Tijdens een bijzonder teder moment van onderwijzen en dienen, probeerde Jezus zijn vriendin Martha te troosten nadat haar broer was overleden. Hij gaf haar een eenvoudig getuigenis van een eeuwige waarheid: ‘Uw broer zal weer opstaan’ (Johannes 11:23). Zijn getuigenis inspireerde Martha om haar eigen getuigenis te geven: ‘Ik weet dat hij zal opstaan bij de opstanding op de laatste dag’ (Johannes 11:24). Let op hoe dit patroon in Johannes 11:25–27 herhaald wordt. Wat valt u op aan het voorbeeld van de Heiland? Waarom is getuigen van evangeliebeginselen zo’n belangrijk onderdeel van onderwijzen?

Uw getuigenis kan een grote invloed hebben op de mensen die u onderwijst. U hoeft uw getuigenis niet welbespraakt of met een omhaal van woorden te geven. En u hoeft niet te beginnen met: ‘Ik wil graag mijn getuigenis geven.’ U kunt eenvoudigweg vertellen wat u door de macht van de Heilige Geest weet. Een getuigenis van de waarheid is het krachtigst wanneer het direct en oprecht is. Getuig vaak van de Heiland, zijn evangelie en hoe Hij u kracht geeft, en moedig de leerlingen aan hetzelfde te doen. En bedenk dat soms het krachtigste getuigenis niet door de leerkracht, maar door een leerling wordt gegeven.

Vragen om over na te denken: Zoek naar voorbeelden in de Schriften die de krachtige invloed illustreren van iemand die getuigt. Wat kunt u van deze voorbeelden leren? Wanneer is het getuigenis van een ander u tot zegen geweest? Hoe hebt u met uw getuigenis uw leerlingen beïnvloed? Hoe heeft het u beïnvloed?

Uit de Schriften: Handelingen 2:32–38; Mosiah 5:1–3; Alma 5:45–48; 18:24–42; 22:12–18; Leer en Verbonden 46:13–14; 62:3

Manieren om het geleerde in praktijk te brengen

  • Vraag de leerlingen wat de Heilige Geest ze bij hun studie van het woord van God heeft geleerd.

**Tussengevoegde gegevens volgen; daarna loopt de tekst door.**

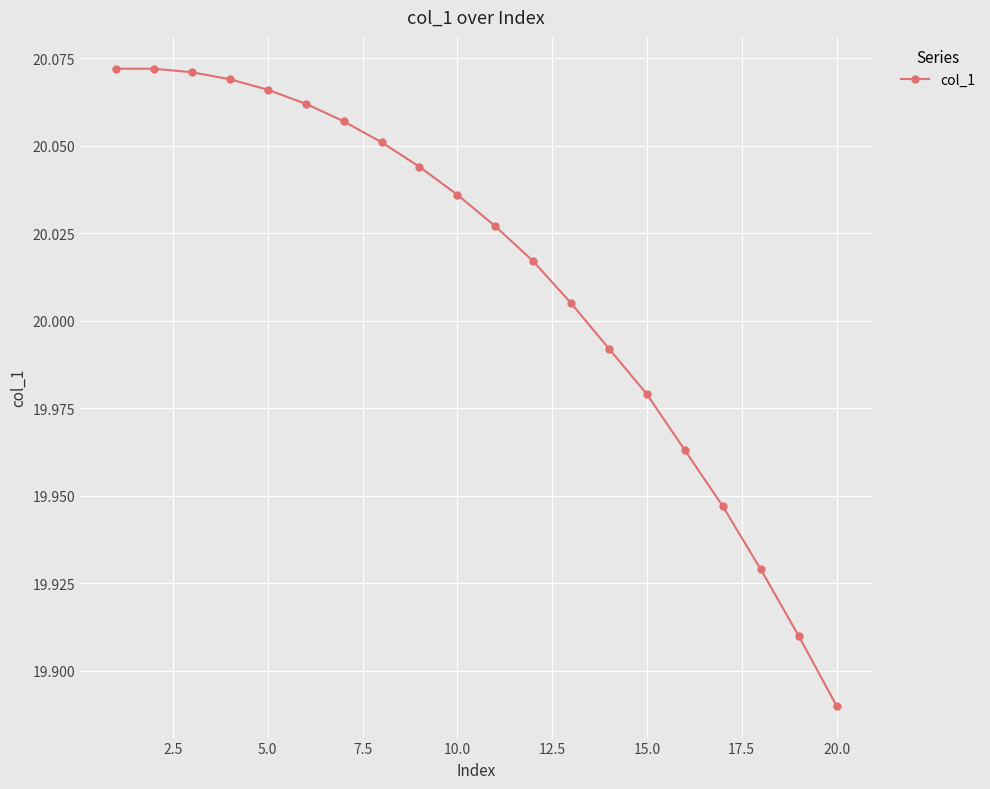

Does the chart display data point markers on the line(s)?

Yes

  • Bereid u voor op geestelijke ingevingen terwijl u onderwijst.

  • Schrijf geestelijke ingevingen op die u bij uw voorbereiding krijgt.

  • Geef de leerlingen af en toe de gelegenheid om rustig te overdenken wat de Geest ze leert.

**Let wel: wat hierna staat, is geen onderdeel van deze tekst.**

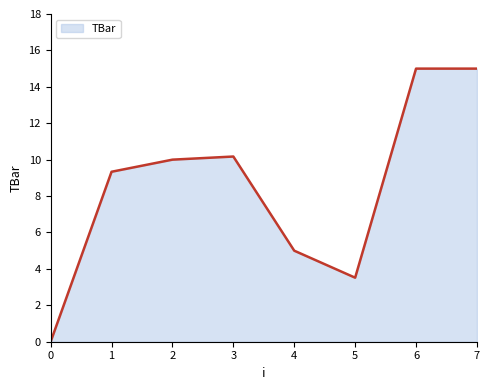

Reading left to right, what are all the values shown in this chart?

0=0.0	1=9.3	2=10.0	3=10.2	4=5.0	5=3.5	6=15.0	7=15.0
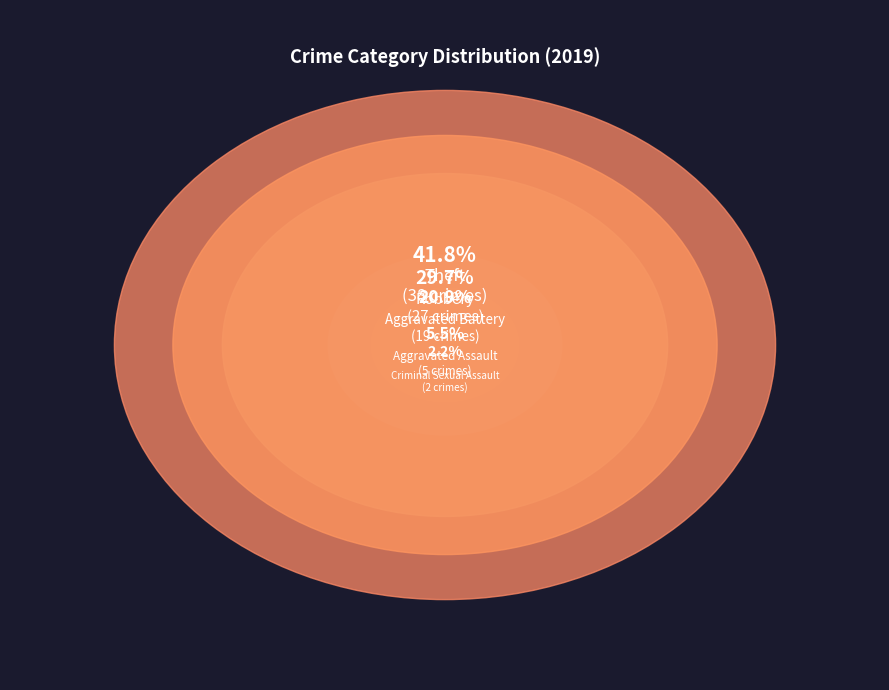

True or false: Criminal Sexual Assault accounts for 2% of the total.

True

  • Gebruik gewijde muziek en afbeeldingen om de invloed van de Geest uit te nodigen.

  • Luister naar ingevingen bij uw lesvoorbereiding en tijdens de les, en wees bereid om uw plannen bij te stellen.

  • Geef alle leerlingen de kans om te getuigen van wat ze leren.

  • Help anderen te herkennen wanneer de Geest aanwezig is.

  • Leef de waarheden die u onderwijst na, zodat u ervan kunt getuigen.

  • Geef gehoor aan ingevingen om op spontane, informele momenten te onderwijzen.